Phase 1 (shipped, built on the Phase 0 loop):

- ✅ **Supervisor daemon** + Unix socket + **SQLite** as a rebuildable catalog.
- ✅ **TUI** to browse recordings, inspect spans, and audit skill provenance.
- ✅ **Diff-based parametrization** of two recordings (constant = steps, variable = inputs).
- ✅ **Autonomous distillation** against a local, loopback-only MLX server.
- ✅ **Skill catalog readiness signals** with lifecycle status, provenance, score, delta,
  and an evaluator table for future human/LLM/model reviews.
- ✅ **Operational diagnostics** (`doctor`, `rec status`, daemon status/stop, Claude setup
  check/print).
- ✅ **Safe export path** that omits raw payloads by default and can emit redacted raw
  copies without touching the original span.

Phase 2 (shipped):

- ✅ **Faithful render** — `galdr distill` renders a valid skill from the span in the
  open-standard `When to use` / `Inputs` / `Steps` / `Verification` anatomy. `--fast`
  installs it as-is; `--auto` lets a local MLX model author it.
- ✅ **Multi-harness discoverability** — a distilled skill is linked into every installed
  harness's skills directory (Claude Code, Codex, Cursor); `galdr link` / `doctor` manage it.
- ✅ **Multi-harness sensor** — `galdr setup codex` wires the same hook into Codex's
  `hooks.json`; `galdr harnesses` shows which harnesses are wired.
- ✅ **Session-scoped recording** — a recording binds to the session that started it, so a
  concurrent session in another project can't leak its tool calls into the span.
- ✅ **AI-first CLI** — `--json` on every read command.

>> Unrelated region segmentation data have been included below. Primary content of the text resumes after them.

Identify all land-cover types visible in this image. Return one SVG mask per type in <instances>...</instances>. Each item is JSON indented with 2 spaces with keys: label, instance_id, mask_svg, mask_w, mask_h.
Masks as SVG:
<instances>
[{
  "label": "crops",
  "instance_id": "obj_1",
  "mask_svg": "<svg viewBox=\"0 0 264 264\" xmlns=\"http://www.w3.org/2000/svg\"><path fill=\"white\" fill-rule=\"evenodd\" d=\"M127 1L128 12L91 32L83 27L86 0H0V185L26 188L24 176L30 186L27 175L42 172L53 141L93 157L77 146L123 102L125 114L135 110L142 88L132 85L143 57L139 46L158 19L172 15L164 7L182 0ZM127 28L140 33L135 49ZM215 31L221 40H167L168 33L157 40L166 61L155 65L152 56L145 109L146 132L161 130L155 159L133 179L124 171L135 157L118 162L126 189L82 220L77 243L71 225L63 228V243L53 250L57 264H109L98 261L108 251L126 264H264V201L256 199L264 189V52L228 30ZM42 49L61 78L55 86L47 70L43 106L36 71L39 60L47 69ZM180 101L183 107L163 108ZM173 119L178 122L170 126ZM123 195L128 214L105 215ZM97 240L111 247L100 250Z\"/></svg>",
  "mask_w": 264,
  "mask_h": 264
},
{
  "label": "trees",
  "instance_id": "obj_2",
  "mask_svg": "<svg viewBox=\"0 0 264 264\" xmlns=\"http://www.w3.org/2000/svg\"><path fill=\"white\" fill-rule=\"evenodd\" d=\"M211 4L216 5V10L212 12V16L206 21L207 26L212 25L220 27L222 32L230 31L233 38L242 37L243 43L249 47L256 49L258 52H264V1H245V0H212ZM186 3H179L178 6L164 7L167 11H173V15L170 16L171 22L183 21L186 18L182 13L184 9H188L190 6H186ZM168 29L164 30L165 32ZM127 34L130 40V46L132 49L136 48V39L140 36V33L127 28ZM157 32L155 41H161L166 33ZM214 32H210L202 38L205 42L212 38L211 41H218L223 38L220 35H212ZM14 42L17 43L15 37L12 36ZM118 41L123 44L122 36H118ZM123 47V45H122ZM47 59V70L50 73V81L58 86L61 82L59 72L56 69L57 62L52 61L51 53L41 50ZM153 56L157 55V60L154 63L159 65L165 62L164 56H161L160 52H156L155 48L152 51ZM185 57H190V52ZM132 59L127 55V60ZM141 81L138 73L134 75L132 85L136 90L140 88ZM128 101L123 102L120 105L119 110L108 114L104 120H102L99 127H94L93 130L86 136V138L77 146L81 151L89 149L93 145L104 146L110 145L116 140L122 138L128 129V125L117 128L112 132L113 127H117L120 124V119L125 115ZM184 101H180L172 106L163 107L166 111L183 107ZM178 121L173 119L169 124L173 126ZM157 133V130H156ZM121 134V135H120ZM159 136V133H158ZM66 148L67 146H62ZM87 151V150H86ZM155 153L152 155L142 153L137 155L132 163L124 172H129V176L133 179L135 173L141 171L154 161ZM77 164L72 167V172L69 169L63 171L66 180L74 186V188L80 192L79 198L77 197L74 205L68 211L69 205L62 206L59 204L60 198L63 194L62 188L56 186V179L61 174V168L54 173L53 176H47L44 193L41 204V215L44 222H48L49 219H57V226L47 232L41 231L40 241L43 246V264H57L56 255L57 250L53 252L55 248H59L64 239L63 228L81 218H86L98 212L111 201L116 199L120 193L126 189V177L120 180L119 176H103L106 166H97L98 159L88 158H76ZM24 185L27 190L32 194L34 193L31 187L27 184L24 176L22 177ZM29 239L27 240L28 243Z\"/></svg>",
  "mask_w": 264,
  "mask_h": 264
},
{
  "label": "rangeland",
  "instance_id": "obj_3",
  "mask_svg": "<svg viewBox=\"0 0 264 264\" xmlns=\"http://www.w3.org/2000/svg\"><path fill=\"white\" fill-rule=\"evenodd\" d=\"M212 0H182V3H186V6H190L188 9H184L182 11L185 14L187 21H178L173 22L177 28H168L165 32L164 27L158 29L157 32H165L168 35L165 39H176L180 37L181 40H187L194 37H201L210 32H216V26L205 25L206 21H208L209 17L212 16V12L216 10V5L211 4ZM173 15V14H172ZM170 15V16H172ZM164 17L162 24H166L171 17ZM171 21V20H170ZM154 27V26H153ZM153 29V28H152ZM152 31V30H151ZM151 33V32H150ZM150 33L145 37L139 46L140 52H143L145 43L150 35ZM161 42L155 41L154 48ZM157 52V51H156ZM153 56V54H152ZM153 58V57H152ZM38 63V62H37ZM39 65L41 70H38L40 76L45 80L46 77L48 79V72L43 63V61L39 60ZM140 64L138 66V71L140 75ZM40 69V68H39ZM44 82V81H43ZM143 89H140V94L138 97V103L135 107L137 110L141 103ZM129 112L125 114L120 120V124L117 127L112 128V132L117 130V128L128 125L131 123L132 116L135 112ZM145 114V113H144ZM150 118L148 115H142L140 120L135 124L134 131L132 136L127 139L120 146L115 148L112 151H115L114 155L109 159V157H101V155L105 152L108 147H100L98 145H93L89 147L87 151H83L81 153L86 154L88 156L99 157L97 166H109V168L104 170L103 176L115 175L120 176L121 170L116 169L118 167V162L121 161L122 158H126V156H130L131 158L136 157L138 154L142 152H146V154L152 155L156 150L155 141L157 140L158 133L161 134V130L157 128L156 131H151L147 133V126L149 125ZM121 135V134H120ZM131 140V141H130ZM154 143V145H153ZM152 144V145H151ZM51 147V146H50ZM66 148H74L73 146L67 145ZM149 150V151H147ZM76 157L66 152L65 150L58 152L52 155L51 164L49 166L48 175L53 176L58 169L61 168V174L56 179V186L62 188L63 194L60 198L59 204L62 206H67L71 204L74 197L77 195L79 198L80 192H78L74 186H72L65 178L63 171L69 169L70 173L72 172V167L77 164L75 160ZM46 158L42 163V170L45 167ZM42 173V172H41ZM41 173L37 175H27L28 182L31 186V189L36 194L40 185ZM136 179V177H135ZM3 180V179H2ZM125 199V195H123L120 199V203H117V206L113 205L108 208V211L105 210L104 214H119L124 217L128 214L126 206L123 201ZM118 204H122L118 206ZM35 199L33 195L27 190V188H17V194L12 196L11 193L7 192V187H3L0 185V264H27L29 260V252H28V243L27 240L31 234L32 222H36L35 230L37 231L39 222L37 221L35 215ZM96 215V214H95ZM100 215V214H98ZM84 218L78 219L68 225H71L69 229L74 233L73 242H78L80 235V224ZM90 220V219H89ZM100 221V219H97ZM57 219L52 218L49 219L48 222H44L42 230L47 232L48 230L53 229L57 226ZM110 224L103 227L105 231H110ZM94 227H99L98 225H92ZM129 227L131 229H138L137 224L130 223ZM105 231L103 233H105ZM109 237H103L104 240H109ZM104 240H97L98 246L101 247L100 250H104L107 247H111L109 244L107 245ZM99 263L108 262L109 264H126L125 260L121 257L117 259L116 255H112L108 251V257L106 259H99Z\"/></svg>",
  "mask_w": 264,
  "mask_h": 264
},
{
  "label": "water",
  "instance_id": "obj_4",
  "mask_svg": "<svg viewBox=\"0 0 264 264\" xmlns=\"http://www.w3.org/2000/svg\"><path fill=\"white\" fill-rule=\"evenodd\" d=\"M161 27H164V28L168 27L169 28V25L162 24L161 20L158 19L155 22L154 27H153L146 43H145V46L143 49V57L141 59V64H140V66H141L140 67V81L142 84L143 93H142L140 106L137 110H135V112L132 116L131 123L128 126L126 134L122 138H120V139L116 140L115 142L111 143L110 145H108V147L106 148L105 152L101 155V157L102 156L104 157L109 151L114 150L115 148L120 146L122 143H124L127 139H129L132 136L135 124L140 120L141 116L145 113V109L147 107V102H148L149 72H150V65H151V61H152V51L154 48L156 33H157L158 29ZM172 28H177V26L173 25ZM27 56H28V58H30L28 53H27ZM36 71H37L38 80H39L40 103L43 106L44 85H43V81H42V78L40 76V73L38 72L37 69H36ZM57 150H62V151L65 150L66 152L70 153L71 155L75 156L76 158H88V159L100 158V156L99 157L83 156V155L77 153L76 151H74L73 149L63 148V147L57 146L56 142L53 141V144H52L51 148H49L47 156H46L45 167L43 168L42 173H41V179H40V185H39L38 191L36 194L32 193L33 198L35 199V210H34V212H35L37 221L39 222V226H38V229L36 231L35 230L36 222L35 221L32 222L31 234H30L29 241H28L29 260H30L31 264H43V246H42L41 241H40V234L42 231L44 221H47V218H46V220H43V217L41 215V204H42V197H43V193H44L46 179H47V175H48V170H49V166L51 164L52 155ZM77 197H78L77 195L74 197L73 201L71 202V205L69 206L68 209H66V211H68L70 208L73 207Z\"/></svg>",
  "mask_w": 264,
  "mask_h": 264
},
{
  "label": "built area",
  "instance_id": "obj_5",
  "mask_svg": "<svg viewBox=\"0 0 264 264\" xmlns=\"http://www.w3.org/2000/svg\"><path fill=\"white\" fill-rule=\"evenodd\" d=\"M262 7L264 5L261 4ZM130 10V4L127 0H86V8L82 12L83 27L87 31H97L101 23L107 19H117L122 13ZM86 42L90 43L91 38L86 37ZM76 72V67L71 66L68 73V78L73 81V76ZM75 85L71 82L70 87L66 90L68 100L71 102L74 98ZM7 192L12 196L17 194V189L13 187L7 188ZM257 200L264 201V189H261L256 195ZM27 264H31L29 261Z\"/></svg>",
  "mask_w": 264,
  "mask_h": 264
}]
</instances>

Phase 3 (shipped) — a surface humans and agents both want to use:

- ✅ **Author by default** — a replay of the tool calls is not a skill. `galdr distill`
  now renders a faithful draft and hands the agent an authoring brief (supply the why,
  the generalized inputs, the gotchas), installed with `--from`; an unauthored draft
  scores lower until it is raised. `--fast` keeps the mechanical one-shot for a floor.
- ✅ **No ids to copy** — every command resolves a recording by the most recent, a name,
  or a short id prefix. `galdr distill` distills the run you just made.
- ✅ **A friendly home screen** — `galdr` with no arguments shows where you are and the
  next command to type; output is colorized, TTY-aware, and honors `NO_COLOR`.
- ✅ **`galdr suggest`** — signs every recording by the shape of its steps, dedupes
  against installed skills, and ranks the repeated tasks worth distilling.
- ✅ **`galdr bench`** — aggregates recorded outcomes into a per-skill replay hit-rate
  and effort cost; the production signal a capability test cannot give.
- ✅ **A lazygit-style TUI** — three panels, a live preview, and in-place actions
  (distill, link, validate, export, record outcome), all local and additive.

Next:

- **Capture of human GUI gestures** — the deliberate scope gap above. The agent's *own*
  browser automation is already captured (it arrives as tool calls). What's missing is
  recording a *human* driving a browser by hand, which needs a separate pixel/DOM capture
  layer on top of the span model — the one axis where Codex's pixel recorder does something
  galdr does not, and a job for the extension seam rather than the core.
- Verify the Codex sensor end to end with a live Codex recording (the wiring is in place;
  the stdin payload is not yet confirmed field-for-field).
- A multi-agent broker over the same span model.
- Real gates and real provenance plugged into the extension layer (`PermissionGate`,
  `ProvenanceSink`) — where harness-specific policy or memory integrations live, kept out
  of the local-first core.

## Contributing

See [CONTRIBUTING.md](CONTRIBUTING.md). Commits follow
[Conventional Commits](https://www.conventionalcommits.org/); the project uses
[Semantic Versioning](https://semver.org/).

## License

Licensed under either of [Apache License, Version 2.0](LICENSE-APACHE) or the
[MIT license](LICENSE-MIT) at your option — the standard Rust dual-license, so you
pick whichever fits.

Unless you explicitly state otherwise, any contribution intentionally submitted for
inclusion in this crate by you, as defined in the Apache-2.0 license, shall be dual
licensed as above, without any additional terms or conditions.